_EXCERPTED PASSAGE_
Autism and Betrayal: Why Broken Trust Hurts so Deeply
A SHATTERING OF REALITY
Many autistic individuals experience the world through a precise and personal framework, often constructed with founding values like integrity, truth, justice, and fairness. Our brains naturally seek patterns and consistency, in a way to make sense of our world that aligns with our internal structure and processing.
When other people deceive, betray, manipulate or cause harm to us without acknowledgement or accountability, it can shatter our internal worldview of the built safety and trust that we truly believed we had created in relation to this person. It creates a cognitive and emotional dissonance, that is not simply “this person hurt me” it’s more like “this breaks the rules of reality as I understand it to be”.
The aftermath of being betrayed by who you believed was your ‘safe person’ can create shock, deep confusion and lengthy rumination. This amplifies further in situations where there is no possibility of repair or resolution, causing the loop to stay open and unresolved. The lack of closure can feel both unsafe, unjust and fundamentally wrong.
A soul violation
When we naturally feel emotions intensely and have strong internal moral codes, it makes sense that betrayal can hit harder and stay longer. It’s not just that the behaviour was hurtful, it’s that it doesn’t make sense. The mismatch between our inner truth and external reality can be profoundly destabilising. It is often described as being a violation of our soul or a desecration of our sacred inner world, especially when we had previously held immense trust in the person who hurt us.

Stored data

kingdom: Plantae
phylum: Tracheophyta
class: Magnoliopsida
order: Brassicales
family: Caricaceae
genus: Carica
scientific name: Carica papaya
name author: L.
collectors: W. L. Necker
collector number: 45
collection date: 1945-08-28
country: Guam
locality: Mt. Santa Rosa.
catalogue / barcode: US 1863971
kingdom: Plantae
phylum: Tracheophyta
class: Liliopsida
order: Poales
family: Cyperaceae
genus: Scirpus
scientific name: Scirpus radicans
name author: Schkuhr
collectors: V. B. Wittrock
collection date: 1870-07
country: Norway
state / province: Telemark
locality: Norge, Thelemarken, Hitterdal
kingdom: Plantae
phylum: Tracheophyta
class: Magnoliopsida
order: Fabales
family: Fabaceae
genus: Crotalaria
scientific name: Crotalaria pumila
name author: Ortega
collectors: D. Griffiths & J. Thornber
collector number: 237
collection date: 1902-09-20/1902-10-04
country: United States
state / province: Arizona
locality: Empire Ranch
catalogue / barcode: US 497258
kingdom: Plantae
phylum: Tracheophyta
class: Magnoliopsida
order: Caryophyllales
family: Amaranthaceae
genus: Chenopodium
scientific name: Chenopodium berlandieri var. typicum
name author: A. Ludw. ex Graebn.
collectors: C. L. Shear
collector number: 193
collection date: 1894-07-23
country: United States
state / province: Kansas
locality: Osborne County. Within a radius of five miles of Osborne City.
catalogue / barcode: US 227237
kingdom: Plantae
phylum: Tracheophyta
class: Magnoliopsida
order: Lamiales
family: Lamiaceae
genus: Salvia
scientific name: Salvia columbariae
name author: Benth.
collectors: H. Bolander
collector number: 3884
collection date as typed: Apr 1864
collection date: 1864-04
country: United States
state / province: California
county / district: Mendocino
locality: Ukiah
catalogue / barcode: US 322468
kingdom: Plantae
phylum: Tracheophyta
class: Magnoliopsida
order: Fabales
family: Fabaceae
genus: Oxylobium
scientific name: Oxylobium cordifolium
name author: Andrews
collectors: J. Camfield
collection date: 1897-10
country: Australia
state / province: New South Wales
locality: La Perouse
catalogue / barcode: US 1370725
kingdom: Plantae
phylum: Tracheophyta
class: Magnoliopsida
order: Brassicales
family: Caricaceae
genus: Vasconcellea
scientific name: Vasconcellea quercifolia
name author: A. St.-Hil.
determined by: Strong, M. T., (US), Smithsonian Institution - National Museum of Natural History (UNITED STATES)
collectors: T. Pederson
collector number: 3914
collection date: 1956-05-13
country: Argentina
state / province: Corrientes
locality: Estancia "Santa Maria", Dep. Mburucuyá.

_REQUIREMENT_
Reproduce word for word the passage of the piece on autism and betrayal that begins with "A soul violation" and ends after "who hurt us.".

_REPLY_
A soul violation
When we naturally feel emotions intensely and have strong internal moral codes, it makes sense that betrayal can hit harder and stay longer. It’s not just that the behaviour was hurtful, it’s that it doesn’t make sense. The mismatch between our inner truth and external reality can be profoundly destabilising. It is often described as being a violation of our soul or a desecration of our sacred inner world, especially when we had previously held immense trust in the person who hurt us.